If there was ever a doubt as to whether open-source software could be big business, Google has eradicated it. The Silicon Valley giant shovels open-source software out the door like Santa Claus, all the while monetizing it with cloud-based services.

Google' strategy is no longer in question. What does remain a question is why more companies aren't following its lead.

Gartner analyst Brian Prentice argues:

By 2020 open source will be so conceptually and practically integrated into the way business is done that the concept of blogging on open source in 2030 will be about as interesting as predicting the future of double-entry bookkeeping.

But we're not there yet. We're still stuck in Open Source Business 1.0.

News flash! Big money discovered in open-source software.

Think of the most broadly adopted open-source projects: Linux, MySQL, JBoss, Drupal, Joomla, etc. There should be scads of companies set up around these, not providing support for these specific technologies, but rather building cloud-based services that tie into them.

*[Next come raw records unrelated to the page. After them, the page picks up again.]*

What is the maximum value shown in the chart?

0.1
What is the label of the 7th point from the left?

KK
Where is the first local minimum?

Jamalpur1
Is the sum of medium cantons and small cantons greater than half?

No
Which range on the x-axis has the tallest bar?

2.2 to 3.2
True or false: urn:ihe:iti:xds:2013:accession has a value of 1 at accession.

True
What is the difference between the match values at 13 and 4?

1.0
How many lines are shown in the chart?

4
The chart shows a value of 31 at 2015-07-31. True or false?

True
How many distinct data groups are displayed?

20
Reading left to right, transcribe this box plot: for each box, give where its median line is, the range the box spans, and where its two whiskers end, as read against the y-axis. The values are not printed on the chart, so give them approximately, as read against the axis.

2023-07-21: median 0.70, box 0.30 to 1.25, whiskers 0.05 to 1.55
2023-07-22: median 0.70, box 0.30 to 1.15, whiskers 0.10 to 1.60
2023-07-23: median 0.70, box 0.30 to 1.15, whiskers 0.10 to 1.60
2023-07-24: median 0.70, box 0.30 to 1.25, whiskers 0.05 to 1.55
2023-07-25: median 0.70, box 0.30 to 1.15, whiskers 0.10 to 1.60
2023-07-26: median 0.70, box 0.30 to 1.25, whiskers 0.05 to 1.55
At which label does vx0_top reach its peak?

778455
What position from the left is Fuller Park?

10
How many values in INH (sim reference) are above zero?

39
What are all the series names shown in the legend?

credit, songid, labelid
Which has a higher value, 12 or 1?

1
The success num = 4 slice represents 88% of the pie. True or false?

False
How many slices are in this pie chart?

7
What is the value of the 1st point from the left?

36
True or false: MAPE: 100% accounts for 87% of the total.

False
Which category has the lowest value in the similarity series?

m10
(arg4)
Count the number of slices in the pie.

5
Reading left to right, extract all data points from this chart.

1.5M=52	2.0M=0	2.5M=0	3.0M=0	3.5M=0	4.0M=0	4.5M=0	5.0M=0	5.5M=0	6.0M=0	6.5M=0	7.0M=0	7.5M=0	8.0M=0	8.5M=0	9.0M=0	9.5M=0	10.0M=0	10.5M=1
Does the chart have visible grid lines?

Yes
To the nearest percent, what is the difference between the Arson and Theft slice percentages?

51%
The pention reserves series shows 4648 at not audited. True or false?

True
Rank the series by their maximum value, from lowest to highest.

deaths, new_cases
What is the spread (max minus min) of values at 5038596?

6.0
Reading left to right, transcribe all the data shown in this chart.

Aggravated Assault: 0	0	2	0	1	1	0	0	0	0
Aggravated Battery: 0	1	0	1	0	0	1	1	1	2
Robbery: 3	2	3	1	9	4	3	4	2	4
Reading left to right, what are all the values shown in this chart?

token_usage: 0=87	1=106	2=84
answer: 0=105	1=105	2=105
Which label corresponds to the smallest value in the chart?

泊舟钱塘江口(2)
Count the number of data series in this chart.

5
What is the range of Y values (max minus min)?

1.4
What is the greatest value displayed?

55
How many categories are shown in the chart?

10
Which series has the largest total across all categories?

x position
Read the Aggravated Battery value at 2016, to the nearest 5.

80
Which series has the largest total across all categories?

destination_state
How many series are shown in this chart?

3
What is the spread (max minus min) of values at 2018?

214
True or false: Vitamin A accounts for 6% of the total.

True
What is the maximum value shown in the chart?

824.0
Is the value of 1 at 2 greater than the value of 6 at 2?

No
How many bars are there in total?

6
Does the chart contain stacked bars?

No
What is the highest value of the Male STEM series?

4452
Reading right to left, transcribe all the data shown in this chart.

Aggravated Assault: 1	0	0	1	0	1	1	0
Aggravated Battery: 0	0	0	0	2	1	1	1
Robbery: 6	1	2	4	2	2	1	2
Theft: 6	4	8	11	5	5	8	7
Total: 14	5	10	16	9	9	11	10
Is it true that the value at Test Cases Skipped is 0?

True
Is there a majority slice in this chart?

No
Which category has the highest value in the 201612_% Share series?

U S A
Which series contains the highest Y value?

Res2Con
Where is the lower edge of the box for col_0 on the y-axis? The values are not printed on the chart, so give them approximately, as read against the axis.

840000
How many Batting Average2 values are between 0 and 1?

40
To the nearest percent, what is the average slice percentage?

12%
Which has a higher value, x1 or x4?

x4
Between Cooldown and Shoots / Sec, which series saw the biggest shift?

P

The money is not in the client. It's in the cloud.

And yet most "open-source businesses" continue to plod through old models of support and/or proprietary extensions. Why? Even Red Hat, the godfather of open-source businesses, has demonstrated that there's far more opportunity in cloud-based services (e.g., Red Hat Network) than simple support offerings.

It's a theme that Index Ventures' Bernard Dalle elucidated here, but too few appear to be getting the message.

Some get it. Look at Acquia. The company is building out a network of services to complement Drupal deployments. Sure, Acquia also offers support for Drupal, but that's small change in the grand scheme of things. The big money is in cloud services tied to broadly adopted open-source software.

It's a game that even Microsoft could play, if it chose to do so. Open source, in this model, is the most pragmatic, capitalist instinct an entrepreneur can have because ubiquity generates substantial commercialization opportunities.

Once a company gets to Google-esque size, it may not even matter that its particular open-source strategy falls short because, at a certain scale, Google-like services become much bigger than any one open-source project.

As an example, even if Google's open-source mobile software strategy fails, in the sense that the market doesn't broadly adopt Android, etc., Google still likely wins. As the Design by Gravity blog puts it, "Google is intent in raising the average in areas it thinks are key to its future."

In other words, Google may not care whether Android dominates the mobile market, but it does care that the state of the art in mobile advances so that it can benefit from those advances.

That's the end game: cloud-based services that become far too important to restrict to one particular open-source project. Getting there, however, can begin with fanning the flames of popularity and adoption of just one open-source project.